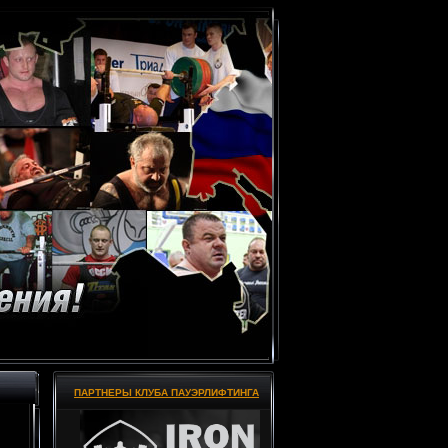
ПАРТНЕРЫ КЛУБА ПАУЭРЛИФТИНГА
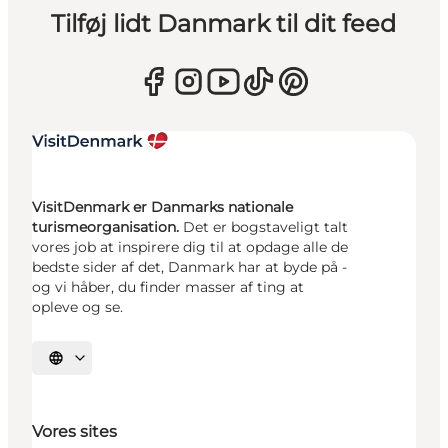
Tilføj lidt Danmark til dit feed
VisitDenmark er Danmarks nationale
turismeorganisation.
Det er bogstaveligt talt
vores job at inspirere dig til at opdage alle de
bedste sider af det, Danmark har at byde på -
og vi håber, du finder masser af ting at
opleve og se.
Vælg sprog
Vores sites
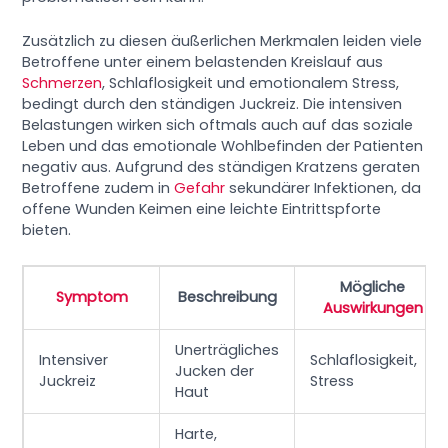
Zusätzlich zu diesen äußerlichen Merkmalen leiden viele
Betroffene unter einem belastenden Kreislauf aus
Schmerzen
, Schlaflosigkeit und emotionalem Stress,
bedingt durch den ständigen Juckreiz. Die intensiven
Belastungen wirken sich oftmals auch auf das soziale
Leben und das emotionale Wohlbefinden der Patienten
negativ aus. Aufgrund des ständigen Kratzens geraten
Betroffene zudem in
Gefahr
sekundärer Infektionen, da
offene Wunden Keimen eine leichte Eintrittspforte
bieten.
Mögliche
Symptom
Beschreibung
Auswirkungen
Unerträgliches
Intensiver
Schlaflosigkeit,
Jucken der
Juckreiz
Stress
Haut
Harte,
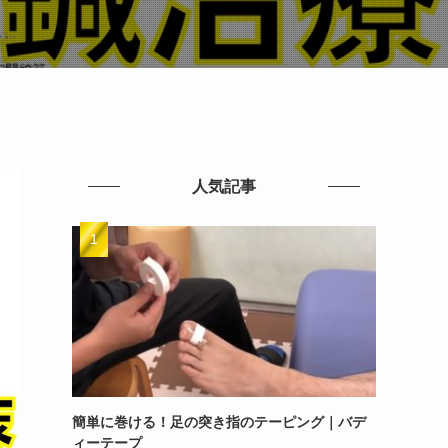
人気記事
簡単に巻ける！足の突き指のテーピング｜バデ
ィーテープ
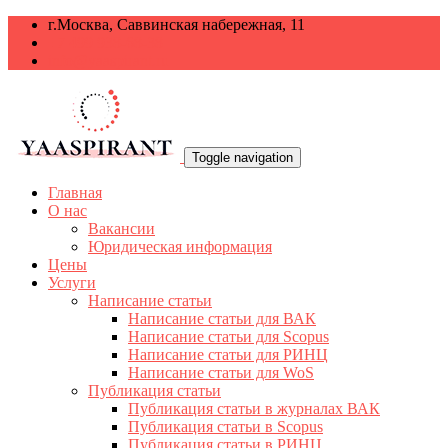
г.Москва, Саввинская набережная, 11
+7 499 938-68-38
info@yaaspirant.ru
Toggle navigation
Главная
О нас
Вакансии
Юридическая информация
Цены
Услуги
Написание статьи
Написание статьи для ВАК
Написание статьи для Scopus
Написание статьи для РИНЦ
Написание статьи для WoS
Публикация статьи
Публикация статьи в журналах ВАК
Публикация статьи в Scopus
Публикация статьи в РИНЦ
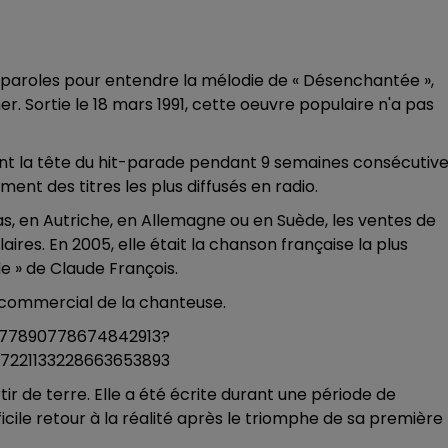
 ces paroles pour entendre la mélodie de « Désenchantée »,
. Sortie le 18 mars 1991, cette oeuvre populaire n'a pas
nt la tête du hit-parade pendant 9 semaines consécutiv
ent des titres les plus diffusés en radio.
as, en Autriche, en Allemagne ou en Suède, les ventes de
ires. En 2005, elle était la chanson française la plus
 » de Claude François.
s commercial de la chanteuse.
277890778674842913?
221133228663653893
r de terre. Elle a été écrite durant une période de
cile retour à la réalité après le triomphe de sa première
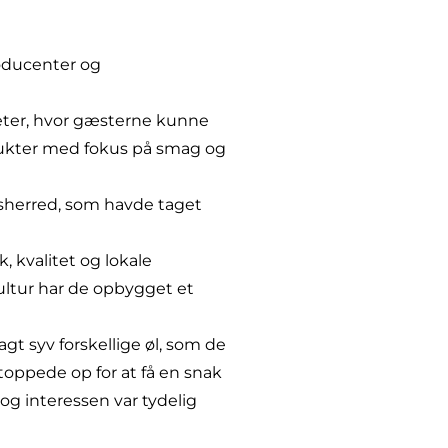
roducenter og
eter, hvor gæsterne kunne
dukter med fokus på smag og
dsherred, som havde taget
 kvalitet og lokale
kultur har de opbygget et
 syv forskellige øl, som de
ppede op for at få en snak
og interessen var tydelig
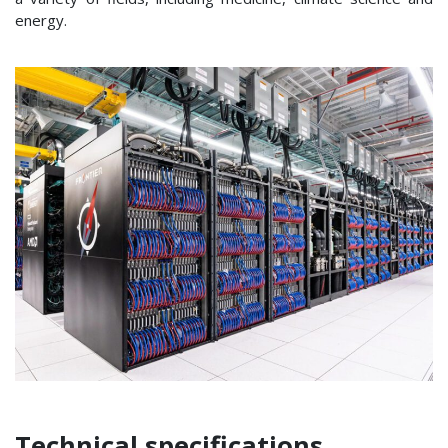
energy.
Technical specifications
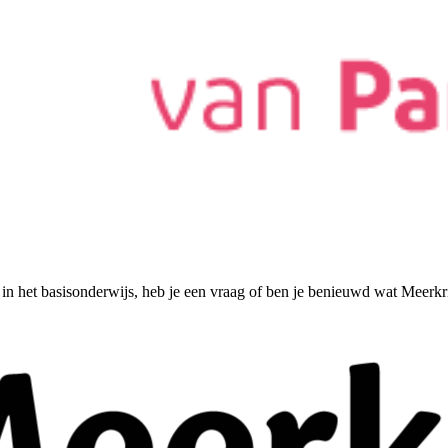
 in het basisonderwijs, heb je een vraag of ben je benieuwd wat Meerk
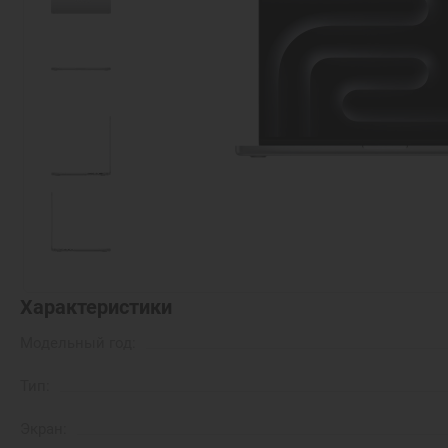
Характеристики
Модельный год:
Тип:
Экран:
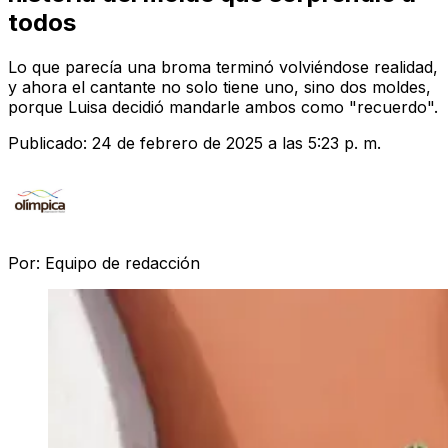
todos
Lo que parecía una broma terminó volviéndose realidad,
y ahora el cantante no solo tiene uno, sino dos moldes,
porque Luisa decidió mandarle ambos como "recuerdo".
Publicado:
24 de febrero de 2025 a las 5:23 p. m.
Por:
Equipo de redacción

• • • •

About this exercise »
Please write out exactly, and only, the lines from the beginning of the entries through the line containing "Leben und das", including both and skipping all pictures.

Reply to the task »
ПАРТНЕРЫ КЛУБА ПАУЭРЛИФТИНГА
Tilføj lidt Danmark til dit feed
VisitDenmark er Danmarks nationale
turismeorganisation.
Det er bogstaveligt talt
vores job at inspirere dig til at opdage alle de
bedste sider af det, Danmark har at byde på -
og vi håber, du finder masser af ting at
opleve og se.
Vælg sprog
Vores sites
Zusätzlich zu diesen äußerlichen Merkmalen leiden viele
Betroffene unter einem belastenden Kreislauf aus
Schmerzen
, Schlaflosigkeit und emotionalem Stress,
bedingt durch den ständigen Juckreiz. Die intensiven
Belastungen wirken sich oftmals auch auf das soziale
Leben und das emotionale Wohlbefinden der Patienten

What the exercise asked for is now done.